I didn't so much stumble into the new year as I did cheer and dance and hug and sing my way into it. The stumbling came a fair few hours later, as I descended the staircase after only 4 hours unconscious, needing to take my MS meds with some food. The house was quiet: every one with any sense was still abed. Empty wine glasses, lowballs, highballs, beer bottles, cans, wine bottles, covered every available surface. My bare feet were cold upon the tiled floor. I somehow found a clean glass and filled it with water whilst grabbing a piece of homebaked bread from the dinner the night before. I soaked in the quiet and took my pills. The back of my throat tickled with a tang. A cough followed. Yeah, I'd smoked part of a cigar the night before. It was a good cigar. New Years Eve and the bells were full of love. Later, there, alone in the kitchen, I reflected.
I understand a lot of people don't 'do' New Years. For many, it's just an arbitrary date and folks make far too big a deal out of it. It lacks any astronomical significance. Christmas has only just passed and do we need another bloody holiday? Well, yeah, we do. Or I do, at least.
See, I've spent the vast majority of my New Years in Scotland, and when I was a kid, Hogmanay was the most important holiday up there by a country mile. The old Calvinist doctrine of the country did all but ban Christmas. Folks worked through it regularly, in particular the distilleries. Instead, the time for family, friends, gifts, and making merry was the heralding of the new year. The folks who brought me up in this tradition made clear that it wasn't just a piss up (though that was indeed a significant part of it), but a chance to reflect with loved ones on the year gone, and brace yourselves and offer support for the future.

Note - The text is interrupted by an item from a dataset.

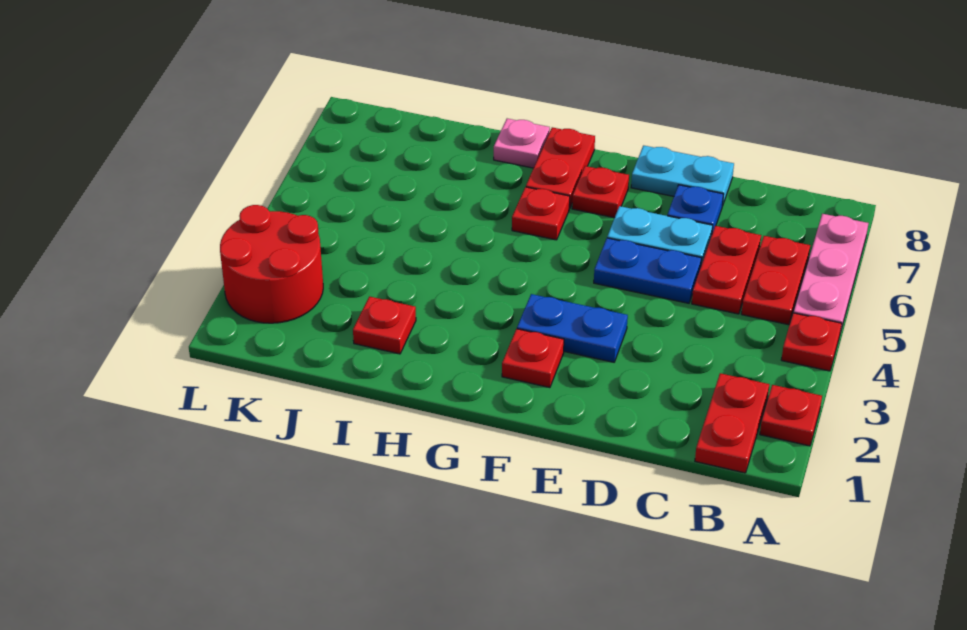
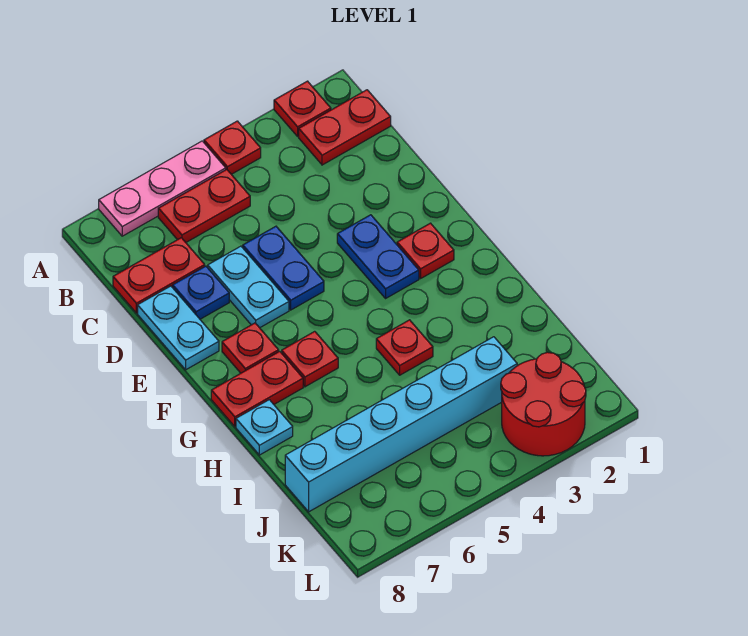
red 1x2 plate [692,226,761,314] -> red 1x2 plate moved to [113,238,205,313]
pink 1x1 plate [494,119,550,168] -> cyan 1x1 plate [236,400,293,455]
red 1x1 plate [353,297,416,354] -> red 1x1 plate moved to [376,320,433,375]
none -> cyan 1x6 brick [285,337,517,512]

If Christmas is a time for family, then New Years is a time for friends, close friends, the sort of people who you care so much about, who make your life better by being a part of it, the human hot water bottles that provide warmth, comfort, solace, and whose presence reassures you that the world isn't all bad.
That's what my New Years are about, anyway. That and loads of great wine and food and whisky in the wee hours. That's the nice thing about it being arbitrary, you can make it whatever you want. There's nothing wrong with picking a day to reflect on the last 364 and look forward to the next.
So I stood close the Aga as the house slept and I thought back on the last year. On friends lost and gained. On the deaths of heroes and villains and inspirations. On my family, my parents. On making wine and writing. On my mistakes. On why I wasn't as hungover as I should be. On how I was faring in the whole "being the hero of my own life" thing. It was less a progressive montage culminating in the night before than a free association that faded into the unwritten future. A big question mark that could be as much hope as fear. I chewed the last bite of salty, doughy, pretzel-like bread and washed it down with the last of my water. The kitchen was a mess. The dirty plates and glasses of 2016 remained unwashed. I listened to hear if anyone was moving. It was quiet. It could have been a crime scene, or an archaeological site. There were no echoes of the night before's laughter and song, but I closed my eyes and heard them anyway. Then I headed upstairs and back to bed. There was a lot of 2017 to come. I needed a bit more sleep before facing it.